__OBJECTIVES__.
[A] In the forum thread about Meta's privacy policy below, on what date did Meta update its Privacy Policy?
[B] Pick up the forum thread about Meta's privacy policy below and extend it past its last post.

__EXCERPT TO READ__.
I'm seeing a lot of comments in these threads about IP, copyright, and licensing---which, please do take note, are well-defined legal terms and are not to be used interchangeably---but all that is irrelevant because that is not the question Meta is being made to answer for.

Even more frustrating are threads/arguments to what "irrevocable (copy)rights" you give FB per their TOS without even bothering to cite the relevant bits of the TOS to prove their point. Exercise to the reader: prove/disprove that [a] FB users retain copyright of their content even when posted to FB and [b] you are merely licensing FB to specific (not universal!) uses of your content posted in their platform and [c] said license is revocable any time. The astute reader is referred to the Berne Convention but Facebook's TOS will also do just fine. Standard question, one point per answer.

Bonus point question: if you have proven the points above, what action allows you to revoke the license you have granted FB?

(Of course, end of the day, I'm again playing lawyer in an online forum. I'm no better than anyone else here what do I know.)

By @fcanesin - 5 months
Meta updated its Privacy Policy on June 26, to include in its rights the use of data collected in "Meta Products" for the training of GenAI models. This goes against the interpretation of the local data protection law and as such this note was emitted.

The policy update seems to be global: https://www.facebook.com/privacy/policy

By @tensor - 5 months
Personally I'd rather they force these companies to provide a reasonably priced alternative to ads. I want to have the option to allow companies to use my data for AI. I think AI can be a net boon to society if managed right.

But ads are net negative and I'd argue that the influence of ads and paid actors on social media has been the single most destabilizing force in the world recently.

By @cmpyl0 - 5 months
Link to the decision: https://www.gov.br/anpd/pt-br/assuntos/noticias/anpd-determi... in brazilian portuguese.

__SUPPLIED ENTRIES__.
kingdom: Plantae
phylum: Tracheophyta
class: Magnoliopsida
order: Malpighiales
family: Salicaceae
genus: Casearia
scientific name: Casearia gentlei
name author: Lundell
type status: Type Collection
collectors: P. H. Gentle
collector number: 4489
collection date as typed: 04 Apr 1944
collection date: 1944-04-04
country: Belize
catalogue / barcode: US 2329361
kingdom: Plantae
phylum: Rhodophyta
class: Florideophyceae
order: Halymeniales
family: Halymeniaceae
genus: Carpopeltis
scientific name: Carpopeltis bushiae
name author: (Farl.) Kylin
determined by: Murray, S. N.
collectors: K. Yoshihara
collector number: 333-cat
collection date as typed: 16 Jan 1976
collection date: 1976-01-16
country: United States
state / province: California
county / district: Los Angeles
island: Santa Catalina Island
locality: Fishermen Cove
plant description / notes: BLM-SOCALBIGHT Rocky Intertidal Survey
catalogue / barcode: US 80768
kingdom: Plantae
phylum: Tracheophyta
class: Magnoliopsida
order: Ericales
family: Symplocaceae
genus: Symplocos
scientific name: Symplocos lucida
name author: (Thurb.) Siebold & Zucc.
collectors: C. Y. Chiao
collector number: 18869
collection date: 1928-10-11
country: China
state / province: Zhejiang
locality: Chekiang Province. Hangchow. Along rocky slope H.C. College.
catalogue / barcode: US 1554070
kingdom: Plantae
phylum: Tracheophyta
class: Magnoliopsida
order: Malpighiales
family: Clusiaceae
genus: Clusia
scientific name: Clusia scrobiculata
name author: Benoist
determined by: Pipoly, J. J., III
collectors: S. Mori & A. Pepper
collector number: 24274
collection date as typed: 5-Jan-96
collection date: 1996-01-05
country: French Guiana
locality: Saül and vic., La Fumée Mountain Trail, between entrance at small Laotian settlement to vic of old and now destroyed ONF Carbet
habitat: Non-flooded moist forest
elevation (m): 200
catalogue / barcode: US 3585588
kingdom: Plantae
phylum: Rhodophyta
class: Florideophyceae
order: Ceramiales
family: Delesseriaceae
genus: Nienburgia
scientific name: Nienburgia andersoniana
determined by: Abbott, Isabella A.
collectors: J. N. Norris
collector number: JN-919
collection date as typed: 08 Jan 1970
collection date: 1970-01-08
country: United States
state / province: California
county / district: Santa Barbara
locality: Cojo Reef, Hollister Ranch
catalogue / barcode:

__RESULTS BY TASK__.
[A] June 26

[B]
It is only for Meta, but I think it is because it caught the regulator's attention. The ban is due to lack of legal basis for the change in Meta's privacy policy regarding LGPD (brazilian privacy law - https://www.planalto.gov.br/ccivil_03/_ato2015-2018/2018/lei...)

By @CSMastermind - 5 months
Meta specifically or all social networks? If it's just Meta I'm curious of why.
By @29athrowaway - 5 months
Well, joke's on you Brazil. I doubt Meta can mine any more data than they already have.

They already have all the names, pictures, face biometrics, social graph, location information, political affiliation, relationships and everything that goes into an advertising profile. What else is needed?

They can just use the data already mined, which is probably 99% of everything they will ever need for many years to come. They probably have so much data they can use AI to predict what's missing with a fairly degree of accuracy, like what your face is going to look like in 20 years.

And due to the highly corrupt nature of politics, a few dollars here and there will undo this regulation fairly quickly. Or they could buy it from another company, because the law must be so poorly constructed that a clever lawyer will surely find workaround and they will be OK.

By @elzbardico - 5 months
Who would predict that Butlerian Jihad would start from all places, in Brazil?
By @mastercheph - 5 months
Somebody forgot to pay their bribe!